The workers are doing the heavy lifting. First, they run the hand detection (SSD) and that gives them a frame with the bouding box drawn, and a cropped frame of only the bouding box region. This last frame is used to classify the pose by being sent through the CNN. It comes out a 6d vector of the confidence of the network in one of the poses. The image, the cropped image, and the inference vector are each put into their respective queue for the main to grab them.
Once the main grabs the results from the queues, it can display three windows, one for the video feed with the bouding box, one for the cropped frame and a last one to visualize the classification.

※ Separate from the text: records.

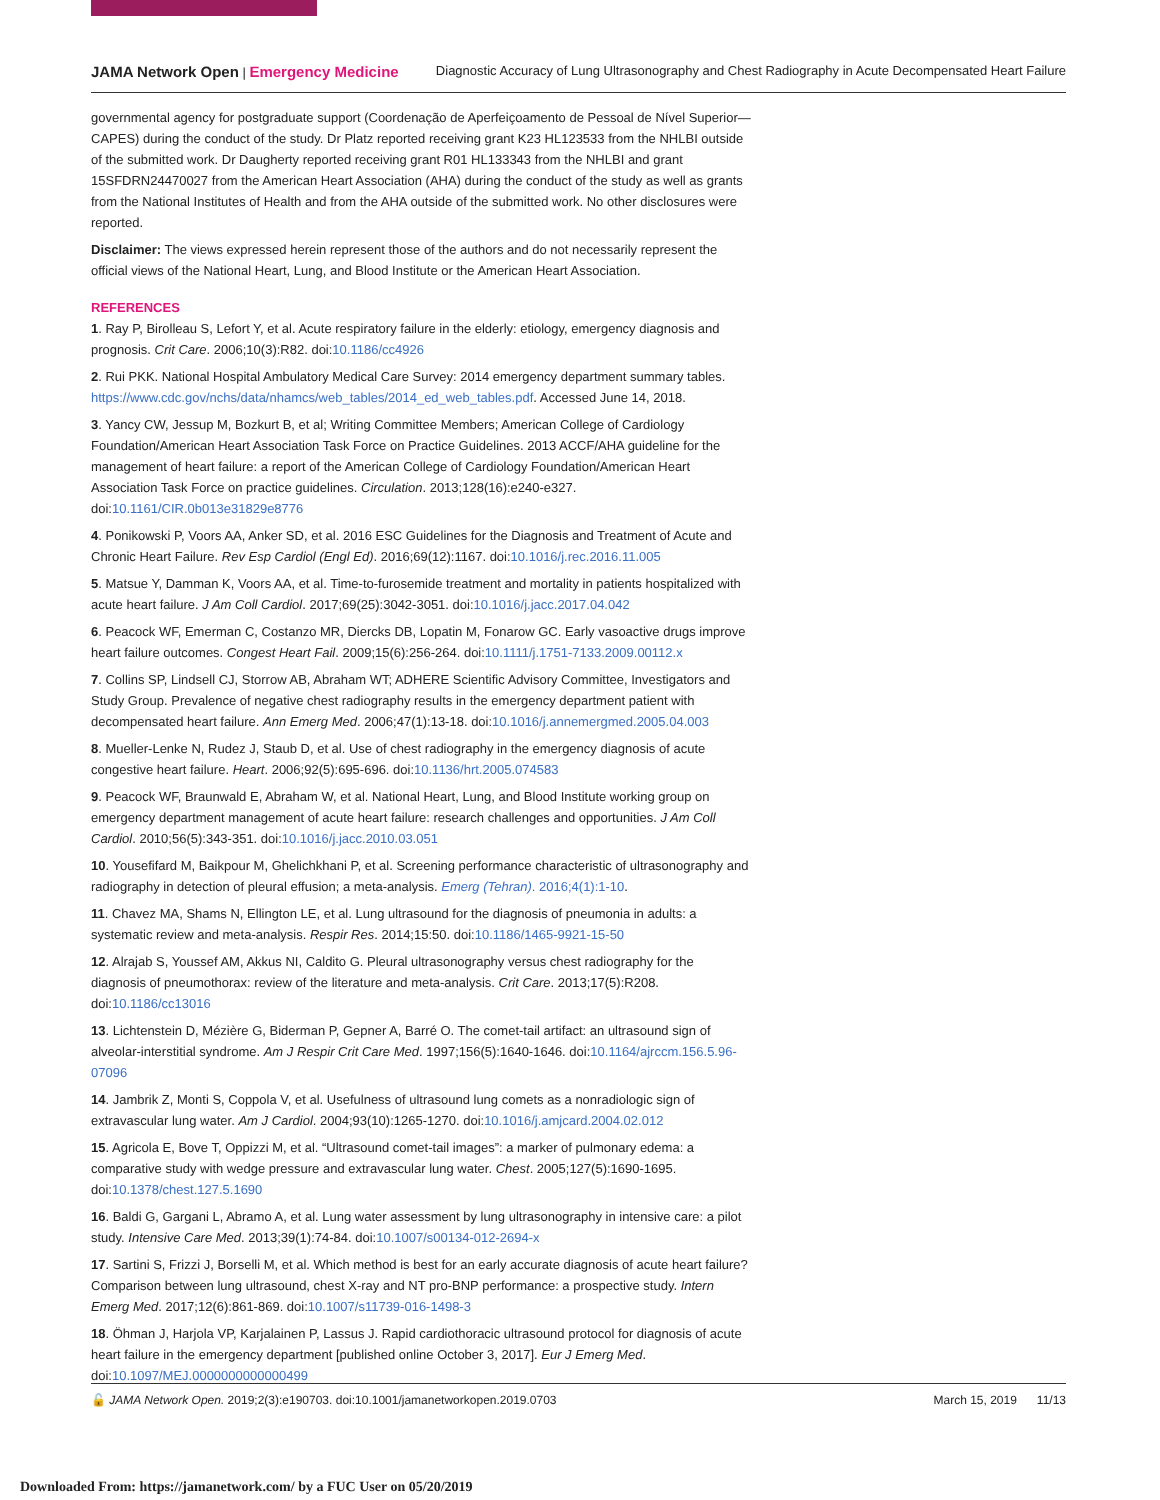JAMA Network Open | Emergency Medicine Diagnostic Accuracy of Lung Ultrasonography and Chest Radiography in Acute Decompensated Heart Failure
governmental agency for postgraduate support (Coordenação de Aperfeiçoamento de Pessoal de Nível Superior—CAPES) during the conduct of the study. Dr Platz reported receiving grant K23 HL123533 from the NHLBI outside of the submitted work. Dr Daugherty reported receiving grant R01 HL133343 from the NHLBI and grant 15SFDRN24470027 from the American Heart Association (AHA) during the conduct of the study as well as grants from the National Institutes of Health and from the AHA outside of the submitted work. No other disclosures were reported.
Disclaimer: The views expressed herein represent those of the authors and do not necessarily represent the official views of the National Heart, Lung, and Blood Institute or the American Heart Association.
REFERENCES
1. Ray P, Birolleau S, Lefort Y, et al. Acute respiratory failure in the elderly: etiology, emergency diagnosis and prognosis. Crit Care. 2006;10(3):R82. doi:10.1186/cc4926
2. Rui PKK. National Hospital Ambulatory Medical Care Survey: 2014 emergency department summary tables. https://www.cdc.gov/nchs/data/nhamcs/web_tables/2014_ed_web_tables.pdf. Accessed June 14, 2018.
3. Yancy CW, Jessup M, Bozkurt B, et al; Writing Committee Members; American College of Cardiology Foundation/American Heart Association Task Force on Practice Guidelines. 2013 ACCF/AHA guideline for the management of heart failure: a report of the American College of Cardiology Foundation/American Heart Association Task Force on practice guidelines. Circulation. 2013;128(16):e240-e327. doi:10.1161/CIR.0b013e31829e8776
4. Ponikowski P, Voors AA, Anker SD, et al. 2016 ESC Guidelines for the Diagnosis and Treatment of Acute and Chronic Heart Failure. Rev Esp Cardiol (Engl Ed). 2016;69(12):1167. doi:10.1016/j.rec.2016.11.005
5. Matsue Y, Damman K, Voors AA, et al. Time-to-furosemide treatment and mortality in patients hospitalized with acute heart failure. J Am Coll Cardiol. 2017;69(25):3042-3051. doi:10.1016/j.jacc.2017.04.042
6. Peacock WF, Emerman C, Costanzo MR, Diercks DB, Lopatin M, Fonarow GC. Early vasoactive drugs improve heart failure outcomes. Congest Heart Fail. 2009;15(6):256-264. doi:10.1111/j.1751-7133.2009.00112.x
7. Collins SP, Lindsell CJ, Storrow AB, Abraham WT; ADHERE Scientific Advisory Committee, Investigators and Study Group. Prevalence of negative chest radiography results in the emergency department patient with decompensated heart failure. Ann Emerg Med. 2006;47(1):13-18. doi:10.1016/j.annemergmed.2005.04.003
8. Mueller-Lenke N, Rudez J, Staub D, et al. Use of chest radiography in the emergency diagnosis of acute congestive heart failure. Heart. 2006;92(5):695-696. doi:10.1136/hrt.2005.074583
9. Peacock WF, Braunwald E, Abraham W, et al. National Heart, Lung, and Blood Institute working group on emergency department management of acute heart failure: research challenges and opportunities. J Am Coll Cardiol. 2010;56(5):343-351. doi:10.1016/j.jacc.2010.03.051
10. Yousefifard M, Baikpour M, Ghelichkhani P, et al. Screening performance characteristic of ultrasonography and radiography in detection of pleural effusion; a meta-analysis. Emerg (Tehran). 2016;4(1):1-10.
11. Chavez MA, Shams N, Ellington LE, et al. Lung ultrasound for the diagnosis of pneumonia in adults: a systematic review and meta-analysis. Respir Res. 2014;15:50. doi:10.1186/1465-9921-15-50
12. Alrajab S, Youssef AM, Akkus NI, Caldito G. Pleural ultrasonography versus chest radiography for the diagnosis of pneumothorax: review of the literature and meta-analysis. Crit Care. 2013;17(5):R208. doi:10.1186/cc13016
13. Lichtenstein D, Mézière G, Biderman P, Gepner A, Barré O. The comet-tail artifact: an ultrasound sign of alveolar-interstitial syndrome. Am J Respir Crit Care Med. 1997;156(5):1640-1646. doi:10.1164/ajrccm.156.5.96-07096
14. Jambrik Z, Monti S, Coppola V, et al. Usefulness of ultrasound lung comets as a nonradiologic sign of extravascular lung water. Am J Cardiol. 2004;93(10):1265-1270. doi:10.1016/j.amjcard.2004.02.012
15. Agricola E, Bove T, Oppizzi M, et al. “Ultrasound comet-tail images”: a marker of pulmonary edema: a comparative study with wedge pressure and extravascular lung water. Chest. 2005;127(5):1690-1695. doi:10.1378/chest.127.5.1690
16. Baldi G, Gargani L, Abramo A, et al. Lung water assessment by lung ultrasonography in intensive care: a pilot study. Intensive Care Med. 2013;39(1):74-84. doi:10.1007/s00134-012-2694-x
17. Sartini S, Frizzi J, Borselli M, et al. Which method is best for an early accurate diagnosis of acute heart failure? Comparison between lung ultrasound, chest X-ray and NT pro-BNP performance: a prospective study. Intern Emerg Med. 2017;12(6):861-869. doi:10.1007/s11739-016-1498-3
18. Öhman J, Harjola VP, Karjalainen P, Lassus J. Rapid cardiothoracic ultrasound protocol for diagnosis of acute heart failure in the emergency department [published online October 3, 2017]. Eur J Emerg Med. doi:10.1097/MEJ.0000000000000499
🔓 JAMA Network Open. 2019;2(3):e190703. doi:10.1001/jamanetworkopen.2019.0703 March 15, 2019 11/13
Downloaded From: https://jamanetwork.com/ by a FUC User on 05/20/2019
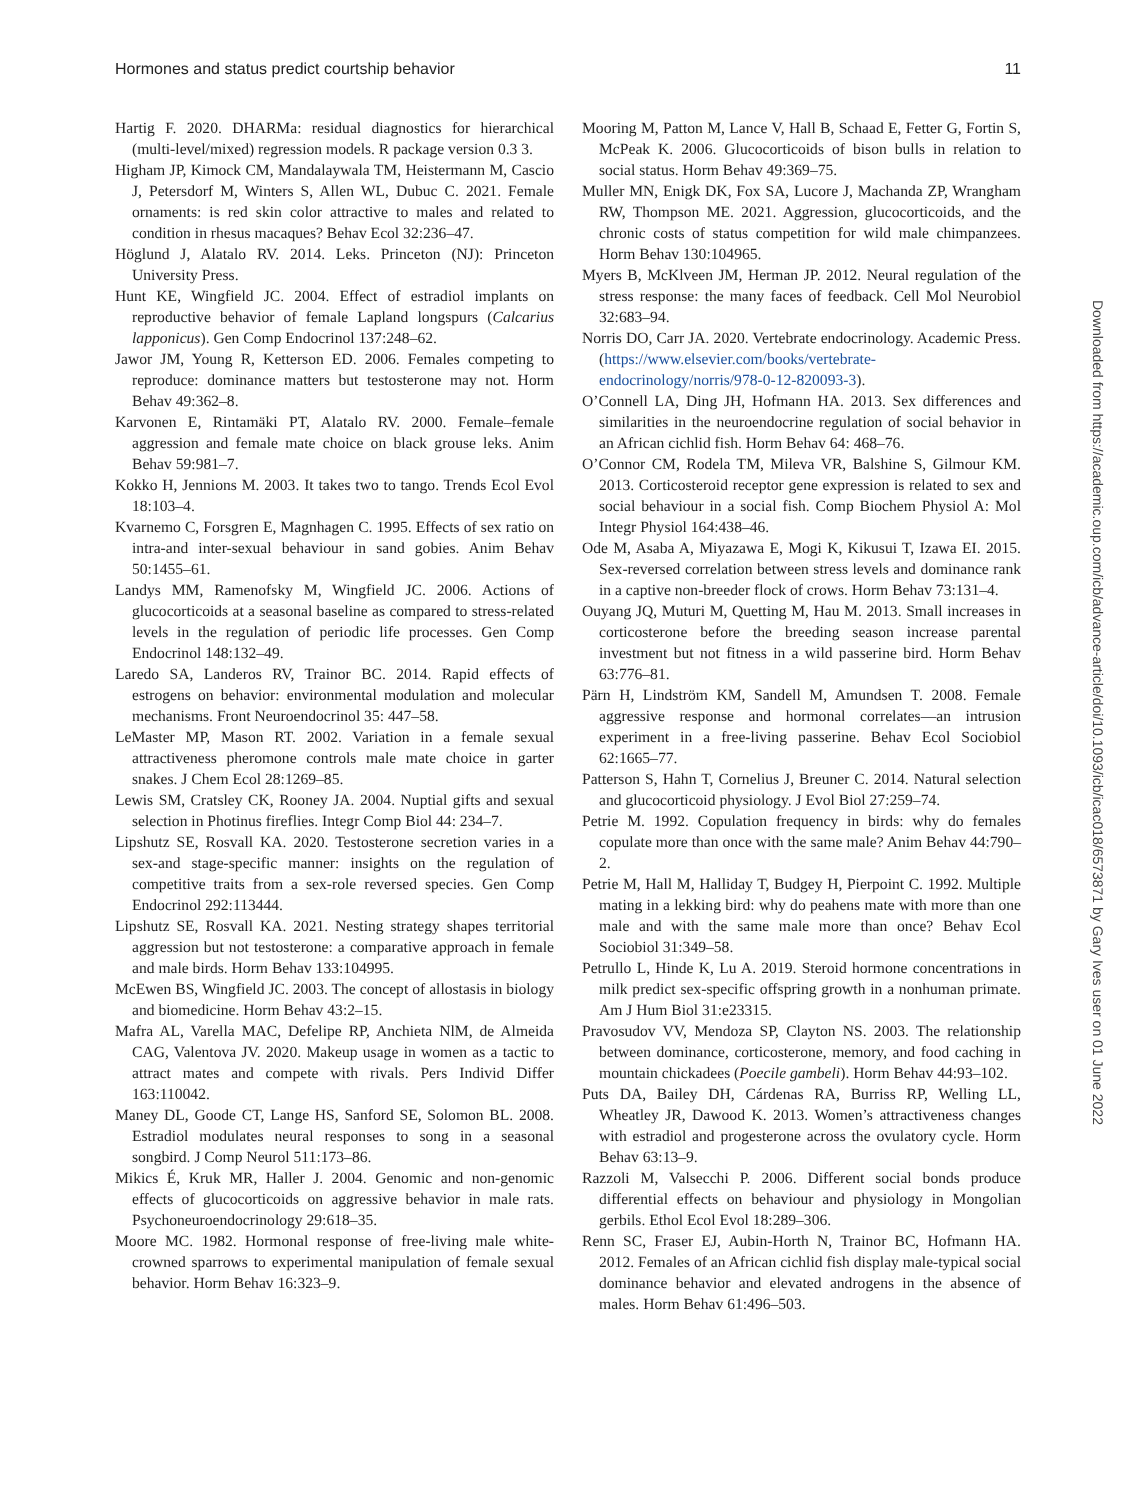Hormones and status predict courtship behavior 11
Hartig F. 2020. DHARMa: residual diagnostics for hierarchical (multi-level/mixed) regression models. R package version 0.3 3.
Higham JP, Kimock CM, Mandalaywala TM, Heistermann M, Cascio J, Petersdorf M, Winters S, Allen WL, Dubuc C. 2021. Female ornaments: is red skin color attractive to males and related to condition in rhesus macaques? Behav Ecol 32:236–47.
Höglund J, Alatalo RV. 2014. Leks. Princeton (NJ): Princeton University Press.
Hunt KE, Wingfield JC. 2004. Effect of estradiol implants on reproductive behavior of female Lapland longspurs (Calcarius lapponicus). Gen Comp Endocrinol 137:248–62.
Jawor JM, Young R, Ketterson ED. 2006. Females competing to reproduce: dominance matters but testosterone may not. Horm Behav 49:362–8.
Karvonen E, Rintamäki PT, Alatalo RV. 2000. Female–female aggression and female mate choice on black grouse leks. Anim Behav 59:981–7.
Kokko H, Jennions M. 2003. It takes two to tango. Trends Ecol Evol 18:103–4.
Kvarnemo C, Forsgren E, Magnhagen C. 1995. Effects of sex ratio on intra-and inter-sexual behaviour in sand gobies. Anim Behav 50:1455–61.
Landys MM, Ramenofsky M, Wingfield JC. 2006. Actions of glucocorticoids at a seasonal baseline as compared to stress-related levels in the regulation of periodic life processes. Gen Comp Endocrinol 148:132–49.
Laredo SA, Landeros RV, Trainor BC. 2014. Rapid effects of estrogens on behavior: environmental modulation and molecular mechanisms. Front Neuroendocrinol 35: 447–58.
LeMaster MP, Mason RT. 2002. Variation in a female sexual attractiveness pheromone controls male mate choice in garter snakes. J Chem Ecol 28:1269–85.
Lewis SM, Cratsley CK, Rooney JA. 2004. Nuptial gifts and sexual selection in Photinus fireflies. Integr Comp Biol 44: 234–7.
Lipshutz SE, Rosvall KA. 2020. Testosterone secretion varies in a sex-and stage-specific manner: insights on the regulation of competitive traits from a sex-role reversed species. Gen Comp Endocrinol 292:113444.
Lipshutz SE, Rosvall KA. 2021. Nesting strategy shapes territorial aggression but not testosterone: a comparative approach in female and male birds. Horm Behav 133:104995.
McEwen BS, Wingfield JC. 2003. The concept of allostasis in biology and biomedicine. Horm Behav 43:2–15.
Mafra AL, Varella MAC, Defelipe RP, Anchieta NlM, de Almeida CAG, Valentova JV. 2020. Makeup usage in women as a tactic to attract mates and compete with rivals. Pers Individ Differ 163:110042.
Maney DL, Goode CT, Lange HS, Sanford SE, Solomon BL. 2008. Estradiol modulates neural responses to song in a seasonal songbird. J Comp Neurol 511:173–86.
Mikics É, Kruk MR, Haller J. 2004. Genomic and non-genomic effects of glucocorticoids on aggressive behavior in male rats. Psychoneuroendocrinology 29:618–35.
Moore MC. 1982. Hormonal response of free-living male white-crowned sparrows to experimental manipulation of female sexual behavior. Horm Behav 16:323–9.
Mooring M, Patton M, Lance V, Hall B, Schaad E, Fetter G, Fortin S, McPeak K. 2006. Glucocorticoids of bison bulls in relation to social status. Horm Behav 49:369–75.
Muller MN, Enigk DK, Fox SA, Lucore J, Machanda ZP, Wrangham RW, Thompson ME. 2021. Aggression, glucocorticoids, and the chronic costs of status competition for wild male chimpanzees. Horm Behav 130:104965.
Myers B, McKlveen JM, Herman JP. 2012. Neural regulation of the stress response: the many faces of feedback. Cell Mol Neurobiol 32:683–94.
Norris DO, Carr JA. 2020. Vertebrate endocrinology. Academic Press. (https://www.elsevier.com/books/vertebrate-endocrinology/norris/978-0-12-820093-3).
O’Connell LA, Ding JH, Hofmann HA. 2013. Sex differences and similarities in the neuroendocrine regulation of social behavior in an African cichlid fish. Horm Behav 64: 468–76.
O’Connor CM, Rodela TM, Mileva VR, Balshine S, Gilmour KM. 2013. Corticosteroid receptor gene expression is related to sex and social behaviour in a social fish. Comp Biochem Physiol A: Mol Integr Physiol 164:438–46.
Ode M, Asaba A, Miyazawa E, Mogi K, Kikusui T, Izawa EI. 2015. Sex-reversed correlation between stress levels and dominance rank in a captive non-breeder flock of crows. Horm Behav 73:131–4.
Ouyang JQ, Muturi M, Quetting M, Hau M. 2013. Small increases in corticosterone before the breeding season increase parental investment but not fitness in a wild passerine bird. Horm Behav 63:776–81.
Pärn H, Lindström KM, Sandell M, Amundsen T. 2008. Female aggressive response and hormonal correlates—an intrusion experiment in a free-living passerine. Behav Ecol Sociobiol 62:1665–77.
Patterson S, Hahn T, Cornelius J, Breuner C. 2014. Natural selection and glucocorticoid physiology. J Evol Biol 27:259–74.
Petrie M. 1992. Copulation frequency in birds: why do females copulate more than once with the same male? Anim Behav 44:790–2.
Petrie M, Hall M, Halliday T, Budgey H, Pierpoint C. 1992. Multiple mating in a lekking bird: why do peahens mate with more than one male and with the same male more than once? Behav Ecol Sociobiol 31:349–58.
Petrullo L, Hinde K, Lu A. 2019. Steroid hormone concentrations in milk predict sex-specific offspring growth in a nonhuman primate. Am J Hum Biol 31:e23315.
Pravosudov VV, Mendoza SP, Clayton NS. 2003. The relationship between dominance, corticosterone, memory, and food caching in mountain chickadees (Poecile gambeli). Horm Behav 44:93–102.
Puts DA, Bailey DH, Cárdenas RA, Burriss RP, Welling LL, Wheatley JR, Dawood K. 2013. Women’s attractiveness changes with estradiol and progesterone across the ovulatory cycle. Horm Behav 63:13–9.
Razzoli M, Valsecchi P. 2006. Different social bonds produce differential effects on behaviour and physiology in Mongolian gerbils. Ethol Ecol Evol 18:289–306.
Renn SC, Fraser EJ, Aubin-Horth N, Trainor BC, Hofmann HA. 2012. Females of an African cichlid fish display male-typical social dominance behavior and elevated androgens in the absence of males. Horm Behav 61:496–503.
Downloaded from https://academic.oup.com/icb/advance-article/doi/10.1093/icb/icac018/6573871 by Gary Ives user on 01 June 2022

Below you can see the application running. With this architecture I achieved a solid 25 FPS on a 4 core 8 threads Intel i5-8300H, running at 4Ghz with 4 workers. I think the perfomances are decent and the application could be considered real-time.
Note: I think it's possible to train directly the SSD to do the pose classfication on top of the hand recognition. That would surely improve the performances.
Generating the data for the CNN
The CNN has to be trained, and the simplest way to generate the required data is to film yourself doing the desired hand-pose. Indeed, filming at 25fps will generate 750 images for only 30 seconds of video. You could then film yourself in different environments (lighting, background, etc...). To generate good examples, it's important to move your hand during the recording. Here is an example of the video I recorded for the startrek pose:
When generating the data, you'll not see the hand detection bounding box. The detection will be done afterwards. I did it that way as I think it is less biased. Indeed, you'll not think about how you should move your hand for the SSD to detect it, but you'll simply move it around and this will generate "truer" data. Data that is more likely to be what real usage will be.
The importance of a garbage class
The 6th class is not really a pose, but what I called a "garbage" class. This class is composed of examples that are not related to one of your pose. These examples are false positives from the hand detection, or images of your hand doing nothing. This will greatly help the classification. Indeed, the CNN will always try to predict a class for a given image. But sometimes, the SSD detects a hand where there is none. In that case, you don't want your CNN to try to classify this image as one of your pose. With the garbage class, this image will be classified as garbage and will not interfer with the classification of the real poses you want to detect.
Now you should have everything to make a hand pose recognizer. Again, you can check the code here. Some future improvements I might work on, or you can try to implement:
- Retrain the SSD with a better dataset.
- Use GPU for inference.
- Make a webserver as an interface replacement.
- Use the SSD for detection and poses classification.